- _TASK ITEM_: Below are lines of data, and only some are wanted. Please repeat exactly those from the line that has "<source format=kicad_pcb>" through the line that has "(dashed_line_dash_ratio 12.000000)".

*** ENTRIES SHOWN Section Begins ***

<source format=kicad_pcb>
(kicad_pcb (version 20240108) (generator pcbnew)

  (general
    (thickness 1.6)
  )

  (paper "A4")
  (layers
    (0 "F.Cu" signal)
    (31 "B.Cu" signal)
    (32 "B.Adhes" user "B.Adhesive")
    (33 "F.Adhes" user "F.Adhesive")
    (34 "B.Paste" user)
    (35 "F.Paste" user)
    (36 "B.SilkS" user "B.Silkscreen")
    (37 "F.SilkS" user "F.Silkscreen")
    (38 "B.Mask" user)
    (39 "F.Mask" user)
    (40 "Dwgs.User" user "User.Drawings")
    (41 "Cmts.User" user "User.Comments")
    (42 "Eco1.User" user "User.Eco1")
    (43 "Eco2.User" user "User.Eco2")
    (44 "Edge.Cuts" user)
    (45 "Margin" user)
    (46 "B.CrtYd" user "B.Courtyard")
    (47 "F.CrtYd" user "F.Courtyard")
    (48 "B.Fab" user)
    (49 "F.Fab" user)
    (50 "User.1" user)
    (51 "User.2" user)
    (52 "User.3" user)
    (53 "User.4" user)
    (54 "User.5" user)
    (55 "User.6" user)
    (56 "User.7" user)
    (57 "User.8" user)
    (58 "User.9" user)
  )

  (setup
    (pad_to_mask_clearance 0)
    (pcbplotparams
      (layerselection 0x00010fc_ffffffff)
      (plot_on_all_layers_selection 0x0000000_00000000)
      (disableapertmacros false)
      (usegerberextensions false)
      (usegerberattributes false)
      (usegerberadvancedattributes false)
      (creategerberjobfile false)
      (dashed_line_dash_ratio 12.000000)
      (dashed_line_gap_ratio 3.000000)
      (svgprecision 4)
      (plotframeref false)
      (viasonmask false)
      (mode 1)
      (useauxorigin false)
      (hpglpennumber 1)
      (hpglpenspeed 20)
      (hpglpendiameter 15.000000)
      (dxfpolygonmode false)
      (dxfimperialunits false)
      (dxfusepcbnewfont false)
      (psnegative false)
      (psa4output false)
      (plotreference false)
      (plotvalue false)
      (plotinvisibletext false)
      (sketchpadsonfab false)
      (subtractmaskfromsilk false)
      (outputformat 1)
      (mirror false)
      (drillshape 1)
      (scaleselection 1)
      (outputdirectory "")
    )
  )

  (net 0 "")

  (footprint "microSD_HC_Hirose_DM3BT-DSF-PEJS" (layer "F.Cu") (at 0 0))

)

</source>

*** ENTRIES SHOWN Section Ends ***
*** ENTRIES SHOWN Section Begins ***

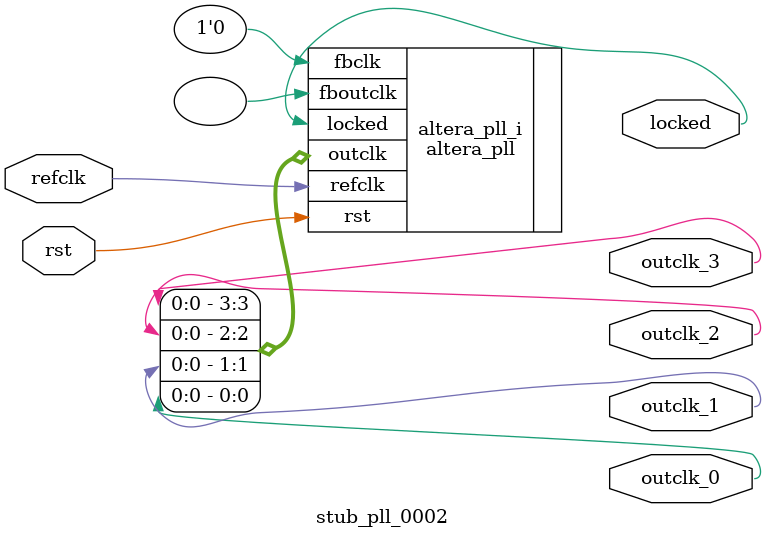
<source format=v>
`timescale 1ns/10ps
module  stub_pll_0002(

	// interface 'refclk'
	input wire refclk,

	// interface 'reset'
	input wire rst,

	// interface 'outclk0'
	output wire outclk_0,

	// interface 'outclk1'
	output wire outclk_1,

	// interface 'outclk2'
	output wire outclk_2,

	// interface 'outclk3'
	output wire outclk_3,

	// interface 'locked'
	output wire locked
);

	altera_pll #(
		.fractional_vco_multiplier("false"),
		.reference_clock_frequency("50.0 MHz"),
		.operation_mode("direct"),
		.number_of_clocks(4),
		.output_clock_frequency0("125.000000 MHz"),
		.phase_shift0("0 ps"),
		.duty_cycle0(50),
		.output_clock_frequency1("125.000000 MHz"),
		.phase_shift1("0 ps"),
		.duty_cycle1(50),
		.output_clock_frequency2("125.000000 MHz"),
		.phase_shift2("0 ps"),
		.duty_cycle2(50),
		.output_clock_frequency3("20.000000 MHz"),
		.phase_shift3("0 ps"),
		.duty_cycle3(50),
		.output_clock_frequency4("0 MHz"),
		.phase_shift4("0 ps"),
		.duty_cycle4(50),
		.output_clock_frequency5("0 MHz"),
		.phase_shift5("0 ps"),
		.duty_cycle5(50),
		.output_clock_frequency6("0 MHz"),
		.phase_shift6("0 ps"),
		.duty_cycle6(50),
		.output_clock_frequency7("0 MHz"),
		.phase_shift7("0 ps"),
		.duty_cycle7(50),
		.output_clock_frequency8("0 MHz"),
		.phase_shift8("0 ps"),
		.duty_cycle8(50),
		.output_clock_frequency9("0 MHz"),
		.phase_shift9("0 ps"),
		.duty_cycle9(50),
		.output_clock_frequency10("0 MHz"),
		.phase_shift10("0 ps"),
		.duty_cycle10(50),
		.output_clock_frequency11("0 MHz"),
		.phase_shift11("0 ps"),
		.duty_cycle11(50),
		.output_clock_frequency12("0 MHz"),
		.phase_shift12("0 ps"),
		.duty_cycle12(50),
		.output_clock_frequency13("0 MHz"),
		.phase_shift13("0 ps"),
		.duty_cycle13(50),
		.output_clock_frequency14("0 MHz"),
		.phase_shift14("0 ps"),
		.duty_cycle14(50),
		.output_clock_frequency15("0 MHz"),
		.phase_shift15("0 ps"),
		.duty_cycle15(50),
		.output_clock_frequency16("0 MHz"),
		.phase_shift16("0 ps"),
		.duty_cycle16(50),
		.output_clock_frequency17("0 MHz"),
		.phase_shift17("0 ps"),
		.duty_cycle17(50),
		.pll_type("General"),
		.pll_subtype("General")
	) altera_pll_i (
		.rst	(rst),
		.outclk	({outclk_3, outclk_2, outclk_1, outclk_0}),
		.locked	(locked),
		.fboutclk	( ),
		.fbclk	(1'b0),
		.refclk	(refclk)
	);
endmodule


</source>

*** ENTRIES SHOWN Section Ends ***
*** ENTRIES SHOWN Section Begins ***

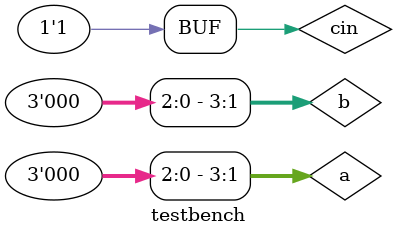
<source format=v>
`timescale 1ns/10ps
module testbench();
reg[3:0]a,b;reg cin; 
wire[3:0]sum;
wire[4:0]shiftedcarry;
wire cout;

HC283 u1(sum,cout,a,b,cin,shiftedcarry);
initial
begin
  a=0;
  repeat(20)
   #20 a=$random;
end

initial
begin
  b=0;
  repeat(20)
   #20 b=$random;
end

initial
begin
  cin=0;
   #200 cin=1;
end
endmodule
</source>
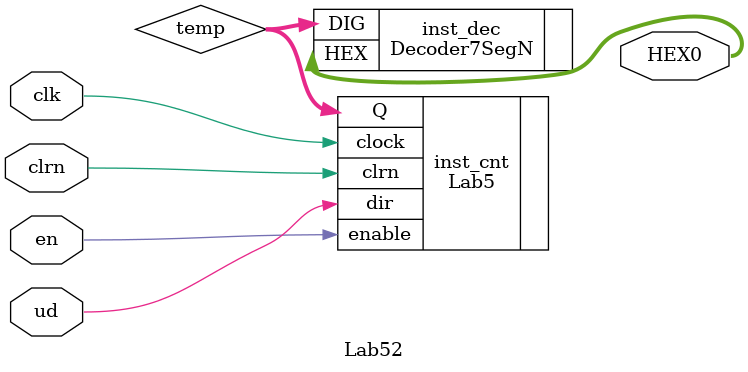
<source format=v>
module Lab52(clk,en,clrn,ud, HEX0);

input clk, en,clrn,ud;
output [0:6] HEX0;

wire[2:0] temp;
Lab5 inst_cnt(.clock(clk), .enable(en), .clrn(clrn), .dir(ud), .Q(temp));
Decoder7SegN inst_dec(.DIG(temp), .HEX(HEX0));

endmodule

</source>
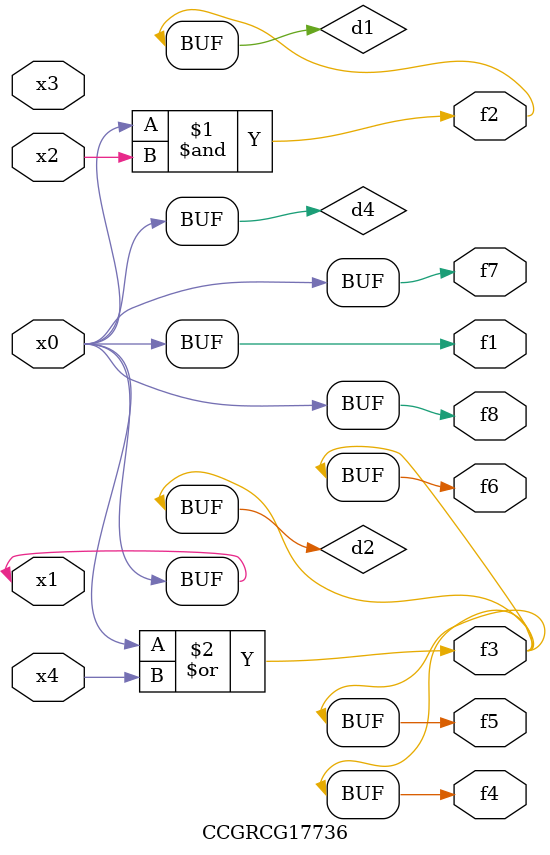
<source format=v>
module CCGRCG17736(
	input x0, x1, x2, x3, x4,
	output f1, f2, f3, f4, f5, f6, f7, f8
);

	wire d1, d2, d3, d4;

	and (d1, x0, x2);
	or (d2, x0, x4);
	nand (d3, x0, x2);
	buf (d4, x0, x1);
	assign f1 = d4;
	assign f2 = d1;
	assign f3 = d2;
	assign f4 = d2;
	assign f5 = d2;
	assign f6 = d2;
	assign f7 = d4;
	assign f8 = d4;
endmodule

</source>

*** ENTRIES SHOWN Section Ends ***

- _FINAL ANSWER_:
<source format=kicad_pcb>
(kicad_pcb (version 20240108) (generator pcbnew)

  (general
    (thickness 1.6)
  )

  (paper "A4")
  (layers
    (0 "F.Cu" signal)
    (31 "B.Cu" signal)
    (32 "B.Adhes" user "B.Adhesive")
    (33 "F.Adhes" user "F.Adhesive")
    (34 "B.Paste" user)
    (35 "F.Paste" user)
    (36 "B.SilkS" user "B.Silkscreen")
    (37 "F.SilkS" user "F.Silkscreen")
    (38 "B.Mask" user)
    (39 "F.Mask" user)
    (40 "Dwgs.User" user "User.Drawings")
    (41 "Cmts.User" user "User.Comments")
    (42 "Eco1.User" user "User.Eco1")
    (43 "Eco2.User" user "User.Eco2")
    (44 "Edge.Cuts" user)
    (45 "Margin" user)
    (46 "B.CrtYd" user "B.Courtyard")
    (47 "F.CrtYd" user "F.Courtyard")
    (48 "B.Fab" user)
    (49 "F.Fab" user)
    (50 "User.1" user)
    (51 "User.2" user)
    (52 "User.3" user)
    (53 "User.4" user)
    (54 "User.5" user)
    (55 "User.6" user)
    (56 "User.7" user)
    (57 "User.8" user)
    (58 "User.9" user)
  )

  (setup
    (pad_to_mask_clearance 0)
    (pcbplotparams
      (layerselection 0x00010fc_ffffffff)
      (plot_on_all_layers_selection 0x0000000_00000000)
      (disableapertmacros false)
      (usegerberextensions false)
      (usegerberattributes false)
      (usegerberadvancedattributes false)
      (creategerberjobfile false)
      (dashed_line_dash_ratio 12.000000)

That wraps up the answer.